Studies

Origins, evolution and future of global development cooperation: the role of the Development Assistance Committee (DAC)

Bracho, Gerardo / Richard Carey / William Hynes / Stephan Klingebiel / Alexandra Trzeciak-Duval (eds.)
Studies (104)

Bonn: German Development Institute / Deutsches Institut für Entwicklungspolitik (DIE)

ISBN: 978-3-96021-163-1
DOI: https://doi.org/10.23661/s104.2021
Price: 10 €

Video: Book: The role of the Development Assistance Committee (DAC)

Open access

Since its foundation in 1961, the OECD Development Assistance Committee (DAC) – nerve centre of the aid effort of the “rich” countries – has played a central role in the PostWar aid system. This book traces the history of the institution and reflects on its future.
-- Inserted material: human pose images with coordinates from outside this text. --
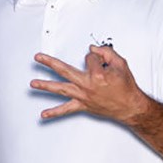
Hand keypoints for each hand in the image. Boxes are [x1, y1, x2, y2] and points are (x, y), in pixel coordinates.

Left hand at [31, 45, 151, 122]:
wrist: (130, 106)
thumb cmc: (126, 87)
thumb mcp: (121, 64)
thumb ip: (107, 53)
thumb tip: (93, 49)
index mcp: (98, 75)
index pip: (89, 58)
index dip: (95, 57)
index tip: (99, 59)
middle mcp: (87, 85)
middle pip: (64, 70)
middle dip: (50, 62)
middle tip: (39, 57)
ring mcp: (83, 96)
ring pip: (60, 89)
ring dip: (45, 85)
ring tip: (33, 83)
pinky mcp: (83, 105)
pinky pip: (66, 110)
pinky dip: (54, 112)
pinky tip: (43, 114)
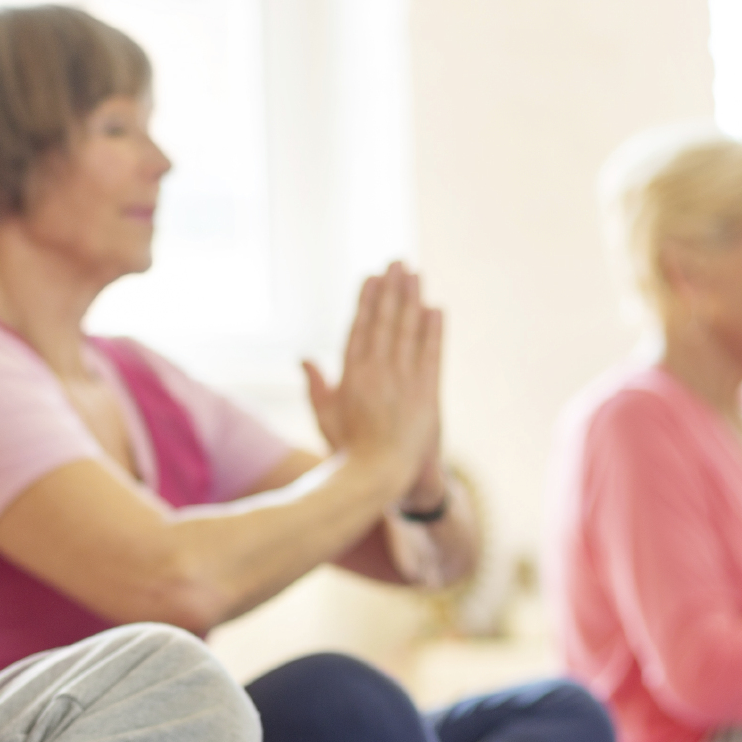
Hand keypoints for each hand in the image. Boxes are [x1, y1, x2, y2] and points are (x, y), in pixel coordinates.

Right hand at [302, 263, 443, 491]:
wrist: (381, 479)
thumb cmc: (349, 453)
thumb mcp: (325, 420)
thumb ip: (317, 387)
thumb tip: (305, 357)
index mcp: (351, 377)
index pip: (359, 329)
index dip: (367, 301)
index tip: (372, 277)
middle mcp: (376, 373)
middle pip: (384, 322)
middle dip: (391, 290)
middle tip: (397, 262)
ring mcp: (402, 382)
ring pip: (407, 331)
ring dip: (412, 300)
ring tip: (415, 274)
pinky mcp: (427, 393)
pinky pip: (431, 354)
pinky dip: (434, 331)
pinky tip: (436, 309)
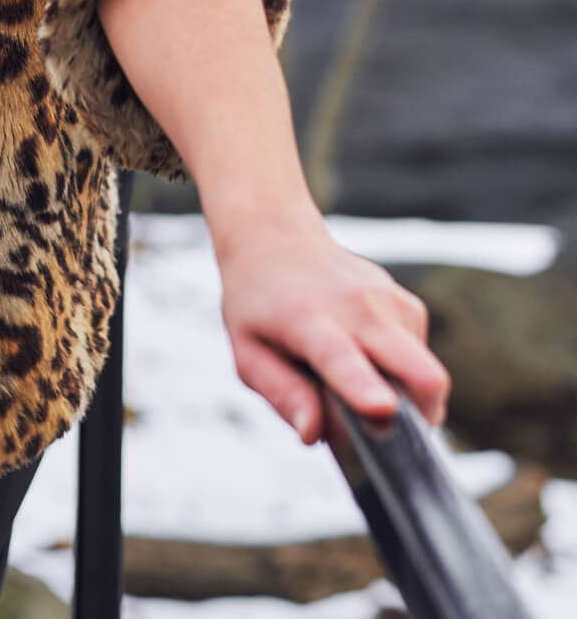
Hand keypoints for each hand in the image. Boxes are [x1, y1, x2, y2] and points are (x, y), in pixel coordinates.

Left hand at [212, 214, 449, 446]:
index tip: (382, 408)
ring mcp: (389, 300)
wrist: (277, 239)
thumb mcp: (248, 353)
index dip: (363, 389)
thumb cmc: (259, 304)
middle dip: (421, 414)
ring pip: (423, 377)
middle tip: (386, 433)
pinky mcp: (408, 303)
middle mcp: (357, 305)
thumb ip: (282, 394)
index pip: (341, 358)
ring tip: (352, 378)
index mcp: (308, 320)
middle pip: (419, 369)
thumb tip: (312, 433)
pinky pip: (420, 362)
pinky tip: (365, 356)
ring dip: (398, 397)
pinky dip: (399, 374)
How intense diplomacy led to the creation of the OECD itself and the DAC is disclosed here for the first time. How the DAC works, how it shaped development finance by defining and measuring Official Development Assistance (ODA), and how it has pursued its founding mission to increase the volume and effectiveness of aid, are key to the story.

The end of the Cold War brought on major aid fatigue. In response, the DAC proposed human development goals that eventually became the UN Millennium Development Goals (MDGs). It also prioritised policy frontiers such as gender equality, fragile states, sustainable development and policy coherence. More recently, the universal 2030 Sustainable Development Goals (SDGs) have succeeded the MDGs. China has become a leading source of development finance. Population in Sub-Saharan Africa is set to double to 2 billion by 2050 out of a world total of 10 billion, and “global public bads” such as climate change and worldwide pandemics are putting not only development but our civilisation at risk. In this environment of contested cooperation and unprecedented challenges, the DAC seeks its place in the evolving global development architecture.